● **EXERCISE INSTRUCTIONS**:
• 1. Copy the stretch of the Moneyball overview from "Other Books Related" through "approach to baseball.".
• 2. According to the Moneyball overview, on what date was the book published?
• 3. Pick up the Moneyball overview after its final sentence and keep writing it.

● **DOCUMENT EXCERPT**:

··········

Other Books Related to Moneyball
Moneyball bears comparison with several other nonfiction books published in the 2000s, which applied statistics and esoteric math to unlikely fields of human endeavor. Books of this kind include Freakanomics (2005) by Steven Levitt and Stephen J. Dubner, The Tipping Point (2000) by Malcolm Gladwell, and The Black Swan (2007) by Nassim Nicholas Taleb. Moneyball also praises the baseball journalism of Bill James, who, for many years, self-published an annual Bill James Baseball Abstract, and who is often credited with pioneering a scientific, statistics-heavy approach to baseball.
Key Facts about Moneyball
- Full Title: Moneyball: The Art of Winning an Unfair Game
- When Written: 2002
- Where Written: California
- When Published: 17 June 2003
- Genre: Nonfiction / Sports Writing
- Setting: Major league baseball, 2002 season, mostly in Oakland, California
- Climax: The Oakland A’s twentieth straight win in the 2002 season
- Antagonist: Conventional baseball wisdom
- Point of View: Third person, with frequent first-person asides from author Michael Lewis
Extra Credit for Moneyball
The King of Hollywood. Filmmakers love Michael Lewis’s books—in the last ten years, three of them (The Blind Side, Moneyball, and The Big Short) have been made into successful, Academy Award-nominated films.

··········

● **RECORDED INFORMATION**:
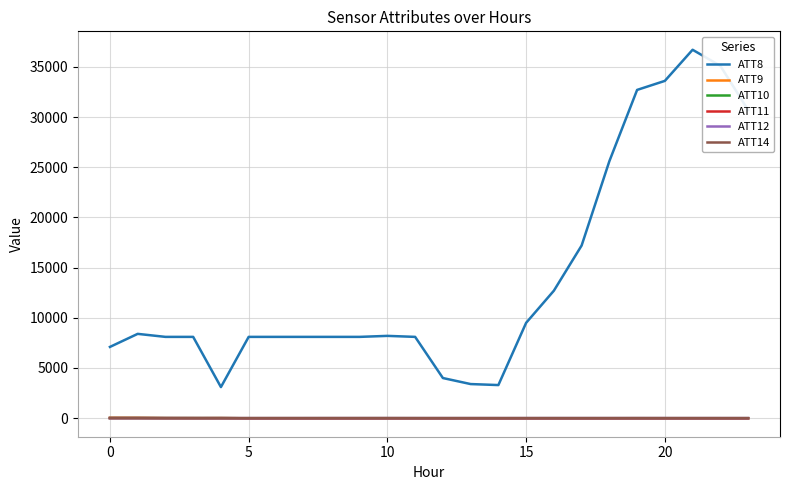

What is the lowest value of the ATT8 series?

3100.0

··········

● **ANSWERS TO THE EXERCISES**:
• 1.
Other Books Related to Moneyball
Moneyball bears comparison with several other nonfiction books published in the 2000s, which applied statistics and esoteric math to unlikely fields of human endeavor. Books of this kind include Freakanomics (2005) by Steven Levitt and Stephen J. Dubner, The Tipping Point (2000) by Malcolm Gladwell, and The Black Swan (2007) by Nassim Nicholas Taleb. Moneyball also praises the baseball journalism of Bill James, who, for many years, self-published an annual Bill James Baseball Abstract, and who is often credited with pioneering a scientific, statistics-heavy approach to baseball.

• 2. 17 June 2003

• 3.
Moneyballing. It’s a rare author who coins a term that enters the language, and Michael Lewis is one of those rare authors. Since the publication of Moneyball, the term “moneyball” has been adopted to describe the practice of using statistics to seek out an edge in the baseball “market” by finding more efficient and effective ways of building a team.